Textauszug:
◇ ◇ ◇

ÖVP-Klubchef August Wöginger macht den Weg für Ermittlungen der Korruptionsstaatsanwaltschaft gegen sich frei: Er wird den Immunitätsausschuss des Nationalrates um seine Auslieferung bitten, teilte Wöginger der APA mit. Es geht um den Verdacht auf Anstiftung zum Amtsmissbrauch bei der Bestellung des Vorstands des Finanzamts Braunau im Jahr 2017. "Ich möchte, dass es hier rasch zur Aufklärung kommt und es wird sich schnell herausstellen, dass an den Vorwürfen nichts dran ist."
Mit Wögingers Ankündigung ist die Aufhebung seiner Immunität so gut wie sicher, denn die Opposition hatte sich ohnehin dafür ausgesprochen, und auch die Grünen können nun mitgehen, ohne einen Koalitionsbruch zu riskieren. Einen fixen Termin für den Immunitätsausschuss gibt es noch nicht, die Sitzung dürfte aber am kommenden Mittwoch stattfinden.

◇ ◇ ◇

Ihre Aufgabe: Geben Sie aus dem Bericht über die Immunität von August Wöginger den Abschnitt wortgetreu aus, der mit „ÖVP-Klubchef August Wöginger“ beginnt und mit „kommenden Mittwoch stattfinden.“ endet.

Datensatzeinträge:
◇ ◇ ◇

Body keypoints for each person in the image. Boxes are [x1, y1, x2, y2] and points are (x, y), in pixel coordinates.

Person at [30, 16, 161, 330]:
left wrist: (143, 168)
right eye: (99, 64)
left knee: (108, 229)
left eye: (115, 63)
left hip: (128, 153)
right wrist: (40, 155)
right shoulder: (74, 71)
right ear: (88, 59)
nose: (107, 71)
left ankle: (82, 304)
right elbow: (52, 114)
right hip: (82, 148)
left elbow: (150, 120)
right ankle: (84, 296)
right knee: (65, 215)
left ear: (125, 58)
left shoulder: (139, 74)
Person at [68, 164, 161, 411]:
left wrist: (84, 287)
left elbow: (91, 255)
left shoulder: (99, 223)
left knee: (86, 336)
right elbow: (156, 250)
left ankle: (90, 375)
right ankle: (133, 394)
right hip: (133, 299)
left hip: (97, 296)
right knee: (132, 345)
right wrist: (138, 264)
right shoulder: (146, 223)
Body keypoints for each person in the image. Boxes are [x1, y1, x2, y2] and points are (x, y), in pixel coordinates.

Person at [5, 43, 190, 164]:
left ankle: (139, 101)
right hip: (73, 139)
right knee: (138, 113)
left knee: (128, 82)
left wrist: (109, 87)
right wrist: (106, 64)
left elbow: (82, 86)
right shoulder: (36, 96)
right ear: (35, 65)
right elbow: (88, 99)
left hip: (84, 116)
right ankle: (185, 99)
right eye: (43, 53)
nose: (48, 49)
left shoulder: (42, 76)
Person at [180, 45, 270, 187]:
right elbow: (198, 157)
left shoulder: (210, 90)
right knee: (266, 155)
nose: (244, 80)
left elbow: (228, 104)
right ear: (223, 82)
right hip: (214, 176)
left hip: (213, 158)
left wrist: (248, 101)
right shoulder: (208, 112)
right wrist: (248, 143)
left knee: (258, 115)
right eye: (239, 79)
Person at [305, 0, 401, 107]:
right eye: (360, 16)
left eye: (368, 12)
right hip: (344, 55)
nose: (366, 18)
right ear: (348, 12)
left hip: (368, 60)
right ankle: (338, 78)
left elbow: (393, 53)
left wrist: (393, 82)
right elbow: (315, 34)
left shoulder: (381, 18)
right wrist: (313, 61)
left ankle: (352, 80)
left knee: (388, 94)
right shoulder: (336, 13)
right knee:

◇ ◇ ◇

Ihre Antwort:
ÖVP-Klubchef August Wöginger macht den Weg für Ermittlungen der Korruptionsstaatsanwaltschaft gegen sich frei: Er wird den Immunitätsausschuss des Nationalrates um seine Auslieferung bitten, teilte Wöginger der APA mit. Es geht um den Verdacht auf Anstiftung zum Amtsmissbrauch bei der Bestellung des Vorstands des Finanzamts Braunau im Jahr 2017. "Ich möchte, dass es hier rasch zur Aufklärung kommt und es wird sich schnell herausstellen, dass an den Vorwürfen nichts dran ist."
Mit Wögingers Ankündigung ist die Aufhebung seiner Immunität so gut wie sicher, denn die Opposition hatte sich ohnehin dafür ausgesprochen, und auch die Grünen können nun mitgehen, ohne einen Koalitionsbruch zu riskieren. Einen fixen Termin für den Immunitätsausschuss gibt es noch nicht, die Sitzung dürfte aber am kommenden Mittwoch stattfinden.